Словом, прошлое помогает нам, история человечества ежедневно и ежечасно заботится о наших удобствах и нашем спокойствии, заботится незаметно для нас. Правда, ничто нельзя доводить до крайности. «Сегодняшнее вчера» хорошо именно тем, что незаметно, что входит в сегодня его необходимой частью. А когда оно начинает требовать себе слишком большую долю настоящего, когда «вчера» начинает обирать «сегодня»...

«Ах, оставь ты эти китайские церемонии», — говорят человеку, когда он чрезмерно долго извиняется из-за какого-нибудь пустяка.

И действительно, на востоке Азии — не только в Китае, в Японии тоже, и в Индии, и в Индо-Китае, и в Монголии — были выработаны длинные и сложные правила поведения чуть ли не на все возможные случаи.

В Японии, например, «... когда сёстры обращаются к братьям, они обязаны употреблять иные, более учтивые выражения, чем те, с которыми братья обращаются к сёстрам.
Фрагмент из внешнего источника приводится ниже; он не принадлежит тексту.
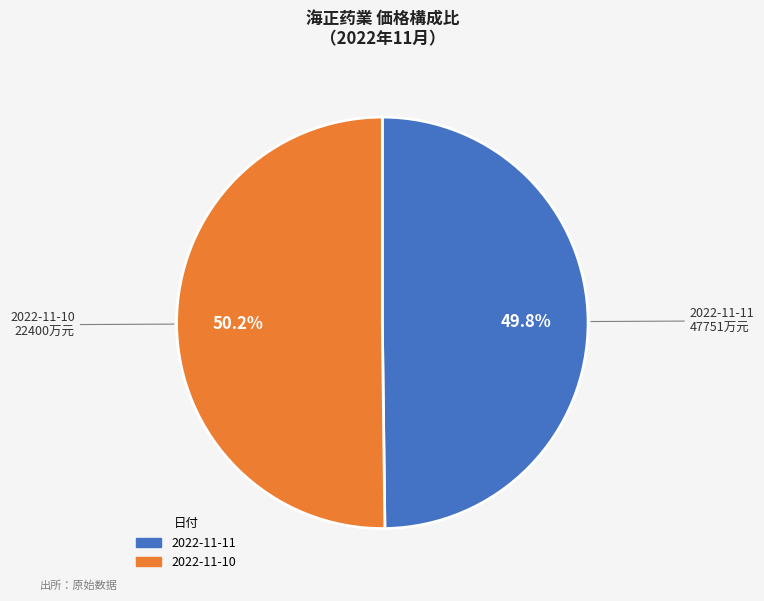

Does any single category account for the majority?

Yes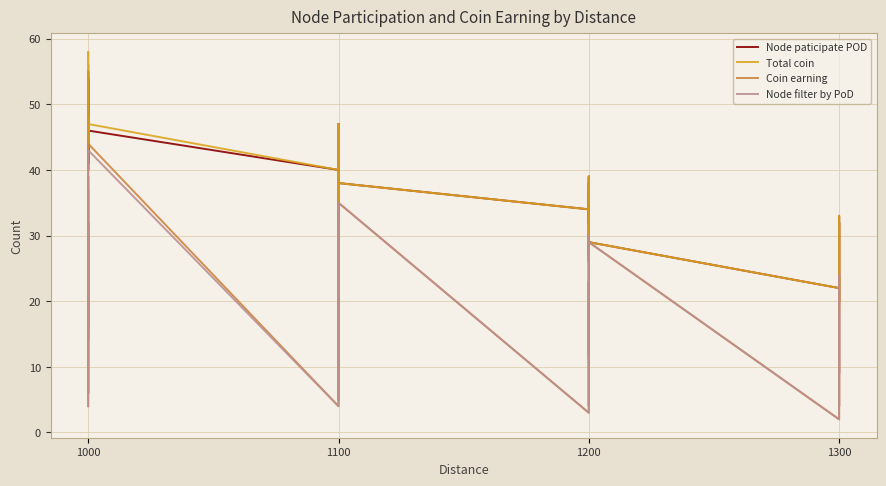

Is this an area chart (filled region under the line)?

No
Даже язык, которому японца учат с детских лет, определяется его положением среди других членов семьи... Мать кланяется отцу, средний брат — старшему брату, сестра — всем братьям независимо от возраста». Это — из уже цитировавшейся «Ветки сакуры» В. Овчинникова» А вот ещё отрывок оттуда:

«Когда несколько японцев собираются у стола, все они точно знают, кто где должен сесть: кто у ниши с картиной, то есть на самом почётном месте, кто по левую руку от него, кто ещё левее и кто, наконец, у входа. Любая попытка проявить тут какой-то демократизм вызовет лишь всеобщее смятение: ведь тогда никто из присутствующих не будет знать, что делать». (Именно это в: происходит, когда заезжий иностранец, желая прослыть скромным, отказывается от предназначенного ему места.)